We should stop blaming everybody else and own up to our mistakes. The housing price appreciation has priced many people out of their dream houses. But instead of settling on less, people followed their American dream and bought bigger, more expensive houses than they could afford. They figured that a house is an investment, a safe bet. Even if a mortgage payment will rise in the future the (‘always’) rising house price will help to offset that. Floating interest rate, interest only or even worse negative amortization loans were the vehicles that helped many to temporarily afford their dream houses. Though we want to blame the financial institutions for coming up with these products; as long as they fully disclosed the terms of the loan it is our responsibility to make the right financial decisions – not theirs.

Despite what Barney Frank would say, (the evil) mortgage securitization is one of the greatest innovative products of the 20th century. By pooling thousands of mortgages together and breaking up pools into different risk trenches, the Wall Street has lowered the cost of house ownership dramatically to millions of Americans.

The legislature proposed by Barney Franks is dangerous:

It will punish investors that have absolutely no control over what goes into the mortgage pool. When pension funds buy mortgage-backed securities they can analyze to some degree the default risk. But how can they analyze the appropriateness of the purchase to the homebuyers? They cannot.

It will raise mortgage costs to all borrowers. Buyers of mortgage-backed securities will require a higher rate of return from borrowers to be compensated for extra costs which Mr. Frank’s proposed legislation would bring. This will raise the bank’s financing costs and thus raise the cost of credit to all mortgage borrowers. Actually this legislation would spill over across the whole economy, as credit cards, auto and other consumer loans are securitized as well. Securitization oils the wheels of capitalism and provides a needed liquidity for the US financial system, take it away and liquidity in the system will dry up.

Finally, and the most important, it will create wrong incentives for consumers – leading to a skyrocketing number of bad loans, as bad financial decisions will be paid by somebody else. Taking out a loan will become a risk free endeavor: house price goes up – great; house price goes down – you claim to be a victim and the purchasers of securitized securities will compensate you for the risk you’ve taken…the risk free paradise, isn’t it?

I am sure next couple of years will uncover fraud committed by some mortgage brokers or banks, it happens at the end of each boom. It happened at the end of the junk bond boom of the late 80s, the internet boom of the late 90s and it will happen again. The US economic and legal systems are equipped to deal with these people – they’ll go to jail.

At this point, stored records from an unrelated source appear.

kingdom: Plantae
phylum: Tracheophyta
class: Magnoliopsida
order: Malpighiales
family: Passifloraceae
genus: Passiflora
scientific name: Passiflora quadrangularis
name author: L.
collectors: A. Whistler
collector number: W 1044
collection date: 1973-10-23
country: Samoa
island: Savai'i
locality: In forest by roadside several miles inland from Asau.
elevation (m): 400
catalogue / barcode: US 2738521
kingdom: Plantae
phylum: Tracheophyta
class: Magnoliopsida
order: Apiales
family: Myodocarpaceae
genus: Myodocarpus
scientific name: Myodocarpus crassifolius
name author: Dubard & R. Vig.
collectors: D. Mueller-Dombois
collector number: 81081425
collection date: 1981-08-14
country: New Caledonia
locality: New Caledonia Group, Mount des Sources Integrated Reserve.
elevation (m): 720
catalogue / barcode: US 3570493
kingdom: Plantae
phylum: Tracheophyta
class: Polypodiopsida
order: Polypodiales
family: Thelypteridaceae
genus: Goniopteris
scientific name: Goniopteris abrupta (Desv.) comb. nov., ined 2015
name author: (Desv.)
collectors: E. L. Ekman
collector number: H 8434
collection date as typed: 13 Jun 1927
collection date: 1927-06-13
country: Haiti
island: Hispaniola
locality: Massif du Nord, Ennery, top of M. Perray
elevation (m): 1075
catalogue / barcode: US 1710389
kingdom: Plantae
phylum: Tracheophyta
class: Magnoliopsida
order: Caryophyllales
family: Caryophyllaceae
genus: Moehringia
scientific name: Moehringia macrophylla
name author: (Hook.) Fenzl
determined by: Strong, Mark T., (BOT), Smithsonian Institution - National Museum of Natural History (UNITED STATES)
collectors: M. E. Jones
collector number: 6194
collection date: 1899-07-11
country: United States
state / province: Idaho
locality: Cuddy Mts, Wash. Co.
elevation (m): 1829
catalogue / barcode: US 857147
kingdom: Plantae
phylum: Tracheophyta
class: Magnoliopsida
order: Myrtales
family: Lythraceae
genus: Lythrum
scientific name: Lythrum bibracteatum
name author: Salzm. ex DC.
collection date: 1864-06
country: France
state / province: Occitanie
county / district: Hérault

Instead of creating laws that shift responsibility from consumers to lenders, lawmakers should focus on making the lending process simpler and more transparent, where the terms of the loan are clearly spelled out on one page.

I truly hope that democrats and republicans will realize the danger of the proposed legislation and explain to Mr. Frank that the cost of his reelection ambitions is too high for the rest of the country to bear.